----- Selected excerpt -----

Messages and marketing claims aren’t enough. The majority of B2B researchers you want to make an impression on — millennials — are run by the same people who spend hours each week watching online videos. To even be noticed, let alone stand out, B2B marketing must be sophisticated and multichannel.
You likely have multiple, nuanced audiences.
One-size-fits-all marketing fits no one. Your audience isn’t a monolith, so your brand shouldn’t be either. Take time to understand the facets of your customers’ needs and tastes. At AppLovin, we’ve created a brand that mobile game developers can identify with. Many of our customers are indie developers or one-person shops. If we sounded too corporate, we wouldn’t resonate with them.
Simultaneously, we have enterprise clients that expect markers of experience and professionalism. So, while we like to have fun with our branding and marketing, we’re not flip or crass. Even B2B customers need to see some aspect of themselves and their concerns in your brand, so pay close attention to what those are.
Creative risks tailored to your audiences can pay off.

----- Information provided -----

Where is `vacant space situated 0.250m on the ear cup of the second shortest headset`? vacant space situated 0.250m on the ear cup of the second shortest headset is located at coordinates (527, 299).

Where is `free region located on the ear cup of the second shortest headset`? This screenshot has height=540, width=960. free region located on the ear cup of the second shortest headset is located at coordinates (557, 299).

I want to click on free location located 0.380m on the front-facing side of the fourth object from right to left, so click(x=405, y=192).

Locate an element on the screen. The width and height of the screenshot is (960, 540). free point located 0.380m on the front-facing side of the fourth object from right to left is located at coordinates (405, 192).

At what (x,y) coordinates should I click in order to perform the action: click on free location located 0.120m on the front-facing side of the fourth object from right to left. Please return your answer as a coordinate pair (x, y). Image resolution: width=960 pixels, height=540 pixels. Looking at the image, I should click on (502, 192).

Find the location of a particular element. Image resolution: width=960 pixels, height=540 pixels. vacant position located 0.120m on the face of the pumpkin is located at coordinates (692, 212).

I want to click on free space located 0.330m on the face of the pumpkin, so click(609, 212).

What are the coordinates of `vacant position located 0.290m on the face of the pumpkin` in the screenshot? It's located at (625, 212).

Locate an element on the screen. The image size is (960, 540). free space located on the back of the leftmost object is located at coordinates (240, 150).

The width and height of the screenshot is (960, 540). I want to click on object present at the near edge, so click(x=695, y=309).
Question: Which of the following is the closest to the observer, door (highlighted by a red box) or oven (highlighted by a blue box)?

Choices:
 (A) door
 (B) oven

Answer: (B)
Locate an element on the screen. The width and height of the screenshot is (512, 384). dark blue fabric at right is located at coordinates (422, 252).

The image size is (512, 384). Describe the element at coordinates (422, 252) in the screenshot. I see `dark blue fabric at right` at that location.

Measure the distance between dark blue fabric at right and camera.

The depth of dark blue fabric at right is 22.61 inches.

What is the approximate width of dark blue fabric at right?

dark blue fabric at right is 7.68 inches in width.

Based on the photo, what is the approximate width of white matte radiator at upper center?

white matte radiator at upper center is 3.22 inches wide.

-----
----- Information provided -----

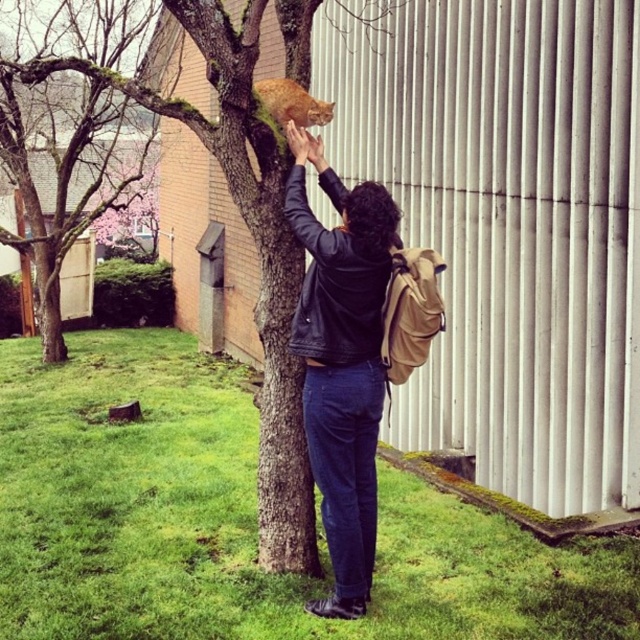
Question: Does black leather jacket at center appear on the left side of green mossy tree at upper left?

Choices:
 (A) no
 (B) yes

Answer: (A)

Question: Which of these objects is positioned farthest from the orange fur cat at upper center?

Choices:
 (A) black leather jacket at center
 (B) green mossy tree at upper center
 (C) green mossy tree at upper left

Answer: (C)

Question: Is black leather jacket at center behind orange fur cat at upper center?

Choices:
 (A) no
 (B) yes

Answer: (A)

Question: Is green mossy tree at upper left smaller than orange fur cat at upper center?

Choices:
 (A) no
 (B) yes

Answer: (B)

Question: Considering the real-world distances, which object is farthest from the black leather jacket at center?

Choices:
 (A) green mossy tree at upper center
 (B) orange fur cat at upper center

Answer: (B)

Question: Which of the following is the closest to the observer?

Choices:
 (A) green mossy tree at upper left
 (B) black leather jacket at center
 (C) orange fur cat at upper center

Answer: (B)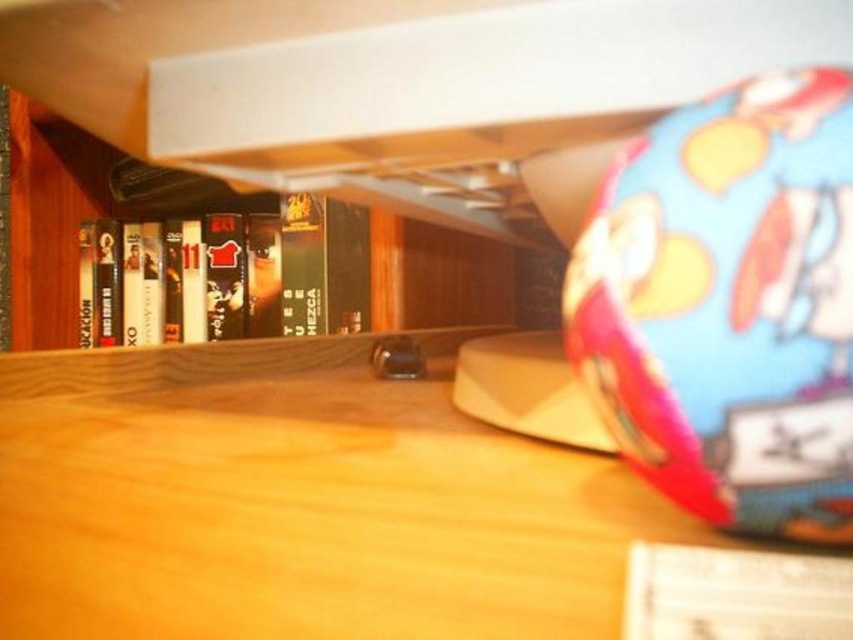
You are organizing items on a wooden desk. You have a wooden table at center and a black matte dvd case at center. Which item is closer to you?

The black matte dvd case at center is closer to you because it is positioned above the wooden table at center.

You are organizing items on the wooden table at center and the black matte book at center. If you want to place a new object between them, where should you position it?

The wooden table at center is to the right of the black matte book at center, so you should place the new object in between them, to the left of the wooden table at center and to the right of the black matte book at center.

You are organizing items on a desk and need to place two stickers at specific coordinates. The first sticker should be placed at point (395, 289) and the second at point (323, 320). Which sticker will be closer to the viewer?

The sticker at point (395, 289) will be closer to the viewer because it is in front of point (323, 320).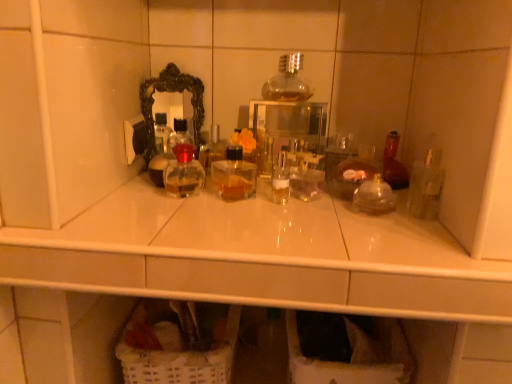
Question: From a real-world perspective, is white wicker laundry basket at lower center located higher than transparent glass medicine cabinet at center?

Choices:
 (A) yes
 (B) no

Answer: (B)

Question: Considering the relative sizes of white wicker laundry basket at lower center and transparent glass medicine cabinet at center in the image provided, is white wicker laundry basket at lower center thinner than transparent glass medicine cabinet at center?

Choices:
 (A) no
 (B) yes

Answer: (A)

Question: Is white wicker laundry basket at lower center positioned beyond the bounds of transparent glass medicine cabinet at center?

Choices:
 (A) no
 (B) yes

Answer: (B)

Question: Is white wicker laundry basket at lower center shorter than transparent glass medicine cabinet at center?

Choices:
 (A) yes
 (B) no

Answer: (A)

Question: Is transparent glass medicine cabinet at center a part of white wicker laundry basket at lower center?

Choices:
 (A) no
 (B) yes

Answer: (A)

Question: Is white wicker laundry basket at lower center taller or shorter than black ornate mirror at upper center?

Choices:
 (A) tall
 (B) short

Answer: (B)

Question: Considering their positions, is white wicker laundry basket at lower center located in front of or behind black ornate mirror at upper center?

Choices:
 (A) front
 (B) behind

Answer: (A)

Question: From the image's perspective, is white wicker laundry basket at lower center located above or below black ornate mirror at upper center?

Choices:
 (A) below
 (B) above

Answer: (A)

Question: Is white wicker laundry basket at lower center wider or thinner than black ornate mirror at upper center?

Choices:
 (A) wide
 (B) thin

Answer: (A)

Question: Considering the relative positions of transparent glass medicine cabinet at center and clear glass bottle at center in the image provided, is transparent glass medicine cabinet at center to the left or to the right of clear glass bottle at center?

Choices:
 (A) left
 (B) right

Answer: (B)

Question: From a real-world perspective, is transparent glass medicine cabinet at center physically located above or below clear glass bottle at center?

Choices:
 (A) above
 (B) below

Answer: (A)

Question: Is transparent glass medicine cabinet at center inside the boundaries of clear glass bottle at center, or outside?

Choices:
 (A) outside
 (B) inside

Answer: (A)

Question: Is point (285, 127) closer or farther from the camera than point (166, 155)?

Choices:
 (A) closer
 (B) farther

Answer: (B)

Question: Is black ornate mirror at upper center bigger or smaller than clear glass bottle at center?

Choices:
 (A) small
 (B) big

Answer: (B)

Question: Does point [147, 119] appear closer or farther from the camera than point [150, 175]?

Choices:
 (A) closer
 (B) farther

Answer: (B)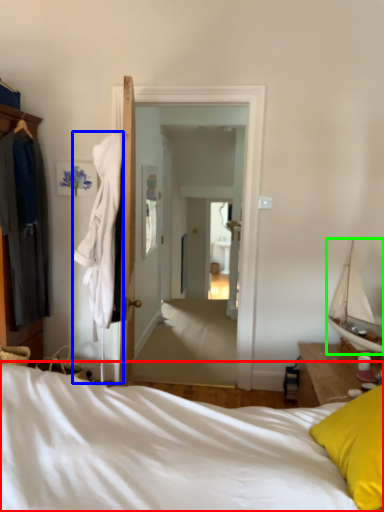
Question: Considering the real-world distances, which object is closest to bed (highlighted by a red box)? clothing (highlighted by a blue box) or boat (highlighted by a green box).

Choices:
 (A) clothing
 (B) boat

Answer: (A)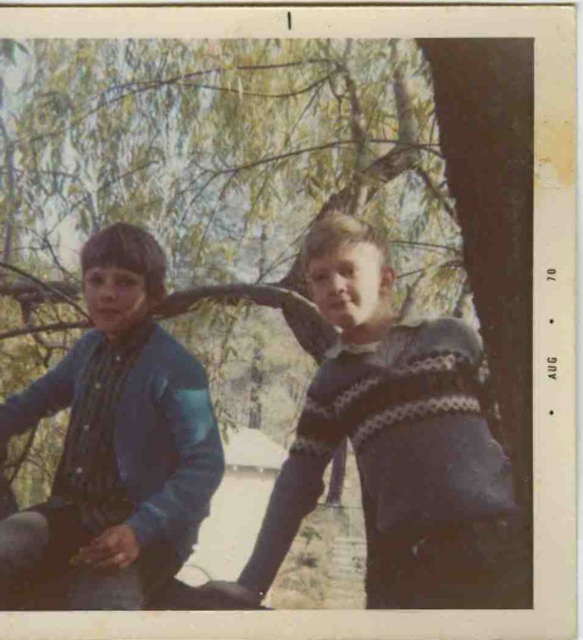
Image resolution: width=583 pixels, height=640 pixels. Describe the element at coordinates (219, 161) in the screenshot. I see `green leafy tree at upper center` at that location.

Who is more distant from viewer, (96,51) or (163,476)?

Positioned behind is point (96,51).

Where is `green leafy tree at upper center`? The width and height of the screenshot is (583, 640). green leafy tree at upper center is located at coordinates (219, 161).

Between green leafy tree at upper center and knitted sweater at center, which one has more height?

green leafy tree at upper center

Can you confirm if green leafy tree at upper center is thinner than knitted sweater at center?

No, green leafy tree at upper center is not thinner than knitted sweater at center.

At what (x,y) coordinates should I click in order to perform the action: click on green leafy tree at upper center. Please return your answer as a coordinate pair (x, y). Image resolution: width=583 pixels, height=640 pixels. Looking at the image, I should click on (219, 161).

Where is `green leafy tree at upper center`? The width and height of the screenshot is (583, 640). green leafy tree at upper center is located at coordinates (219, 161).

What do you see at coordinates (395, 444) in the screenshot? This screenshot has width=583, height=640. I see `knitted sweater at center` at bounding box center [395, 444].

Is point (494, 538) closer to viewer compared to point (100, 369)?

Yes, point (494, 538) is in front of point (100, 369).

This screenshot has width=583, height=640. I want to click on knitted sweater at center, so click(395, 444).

-----

### Problem description
Carry on the passage about B2B branding and marketing, starting right after its last header. The lines above are not needed for this work.

### Result of the task
When your brand strategy fits your target audiences, you have room to experiment with out-of-the-box campaigns. For example, MailChimp ran a year-long ad campaign for nine fake products whose names rhyme with MailChimp, inspired by a girl’s mispronunciation of MailChimp during the Serial podcast (“Mail Kimp,” anyone?). The products, which included “FailChips” and “SnailPrimp,” seemed random, but they were created to appeal to MailChimp’s small-to-midsize business subcultures. The campaign — in addition to being MailChimp’s most successful to date — actually won a Cyber Grand Prix trophy at Cannes.
HP’s “The Wolf” campaign, starring Christian Slater, made printer security interesting by personifying the threat network devices face. With a script that poked fun at both the potentially boring topic and stereotypical office culture, the video related an invisible problem in concrete terms. Perhaps riskiest was the video’s length — more than six minutes — but it worked and resonated with audiences who watched it all the way through.
Your contacts need to sell you internally.
You need B2B researchers to find, engage with and trust your brand, but they’re usually not the purchasing decision makers. They may believe in your products, but if they can’t get their teams on board, you’re out of luck. The more appealing, informative and flexible your marketing, the more easily those researchers can market you.
As Reid Tatoris, VP of product outreach and marketing at Distil Networks, said in an article: “One of our biggest B2B challenges is the number of decision makers who need to weigh in on the purchase decision. You really need to be able to tell your story several different ways to several different buyers in the prospect company.”
Your customers are people.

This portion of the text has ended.